Anonymisierte Datenübermittlung hätte ausgereicht
Nach Auffassung des LAG rechtfertigte dieses berechtigte Interesse aber nicht die Übermittlung der Daten in personalisierter Form. Eine Datenverarbeitung nach Art. 6 Abs. 1f DSGVO sei nur erforderlich, wenn kein milderes, gleich effektives Mittel zur Verfügung stehe, um den berechtigten Interessen des Verantwortlichen gerecht zu werden. Hierbei sei auch die Wertentscheidung des Art. 8 Abs. 1 der Grundrechtecharta der Europäischen Union zu berücksichtigen, wonach der Anspruch auf Schutz der personenbezogenen Daten innerhalb der EU ein hochrangiger Grundwert sei. Zum Abgleich der Konzerngehälter hätte nach der Einschätzung des Gerichts als milderes Mittel eine Datenübermittlung in anonymisierter Form ausgereicht. Zur Beurteilung des Gehaltsgefüges innerhalb des Konzerns sei ein Personenbezug nicht erforderlich gewesen.
Diverse weitere Datenschutzziele verletzt
Schließlich beanstandete das LAG, dass die Klägerin über die beabsichtigte Übermittlung ihrer Daten gemäß Art. 13 Abs. 3 DSGVO nicht vorab unterrichtet und ihr keine Gelegenheit zur Stellungnahme eingeräumt wurde.

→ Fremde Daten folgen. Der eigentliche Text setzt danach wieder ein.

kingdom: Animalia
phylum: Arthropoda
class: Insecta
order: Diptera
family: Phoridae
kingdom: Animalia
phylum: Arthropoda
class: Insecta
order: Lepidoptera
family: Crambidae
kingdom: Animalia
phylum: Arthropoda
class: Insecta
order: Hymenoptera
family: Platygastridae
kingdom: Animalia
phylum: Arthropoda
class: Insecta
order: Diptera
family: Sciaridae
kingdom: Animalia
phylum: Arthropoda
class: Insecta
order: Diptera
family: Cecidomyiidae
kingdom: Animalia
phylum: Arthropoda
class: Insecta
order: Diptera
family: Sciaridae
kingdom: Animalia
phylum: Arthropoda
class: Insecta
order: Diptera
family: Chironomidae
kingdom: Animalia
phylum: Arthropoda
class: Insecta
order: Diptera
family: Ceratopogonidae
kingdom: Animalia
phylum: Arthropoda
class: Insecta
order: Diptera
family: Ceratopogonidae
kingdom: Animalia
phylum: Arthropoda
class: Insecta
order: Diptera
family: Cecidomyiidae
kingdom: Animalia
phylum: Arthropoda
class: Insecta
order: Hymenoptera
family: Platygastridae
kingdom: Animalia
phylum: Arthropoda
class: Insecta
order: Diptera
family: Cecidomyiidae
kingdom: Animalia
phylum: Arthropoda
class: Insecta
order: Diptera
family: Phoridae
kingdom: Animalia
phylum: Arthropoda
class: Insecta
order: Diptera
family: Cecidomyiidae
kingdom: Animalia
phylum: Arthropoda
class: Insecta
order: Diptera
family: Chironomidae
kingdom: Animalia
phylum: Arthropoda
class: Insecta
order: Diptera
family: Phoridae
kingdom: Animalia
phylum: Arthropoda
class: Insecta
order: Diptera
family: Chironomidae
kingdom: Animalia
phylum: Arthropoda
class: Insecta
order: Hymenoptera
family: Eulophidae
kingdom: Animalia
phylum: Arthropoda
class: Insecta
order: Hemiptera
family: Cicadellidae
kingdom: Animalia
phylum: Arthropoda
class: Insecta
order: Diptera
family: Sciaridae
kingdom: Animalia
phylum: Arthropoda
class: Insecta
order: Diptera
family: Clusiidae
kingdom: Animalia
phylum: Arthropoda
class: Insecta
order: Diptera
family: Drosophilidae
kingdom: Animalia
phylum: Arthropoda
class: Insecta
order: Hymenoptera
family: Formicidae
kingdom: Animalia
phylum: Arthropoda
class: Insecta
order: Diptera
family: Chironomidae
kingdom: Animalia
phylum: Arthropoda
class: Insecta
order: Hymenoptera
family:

Schließlich sei mit der Übermittlung innerhalb des Konzerns der nach dem Arbeitsvertrag bestehende Zweck der Datenspeicherung verändert worden. Der beabsichtigte konzernweite Vergleich der Gehälter sei nach dem Arbeitsvertrag als Speicherungszweck nicht vorgesehen. Schließlich widersprach die Datenübermittlung nach der Bewertung des LAG auch dem Datenschutzziel der Datenminimierung gemäß Art. 5 Abs. 1c DSGVO.
Anspruch auf Unterlassung und immateriellen Schadensersatz
Vor diesem Hintergrund hat die Klägerin nach Auffassung des LAG nicht nur Anspruch auf Unterlassung solcher Datenübermittlungen in Zukunft, sondern auch Anspruch auf Ersatz des immateriellen Schadens gemäß Art. 82 Abs. 1 DSGVO. Dieser Anspruch auf immateriellen Schadensersatz erfordert nach Auslegung des LAG keine weitere Darlegung des Betroffenen hinsichtlich der Schadenshöhe. Bereits die Verletzung der DSGVO als solche führe zu einem auszugleichenden immateriellen Schaden (BAG, Urteil v. 26.8.2021, 8 AZR 253/20). Die Höhe bewertete das Gericht mit 2.000 EUR als angemessen.
Klage insgesamt erfolgreich
Damit hatten sowohl die Unterlassungsklage als auch das Schadensersatzbegehren der Klägerin in vollem Umfang Erfolg.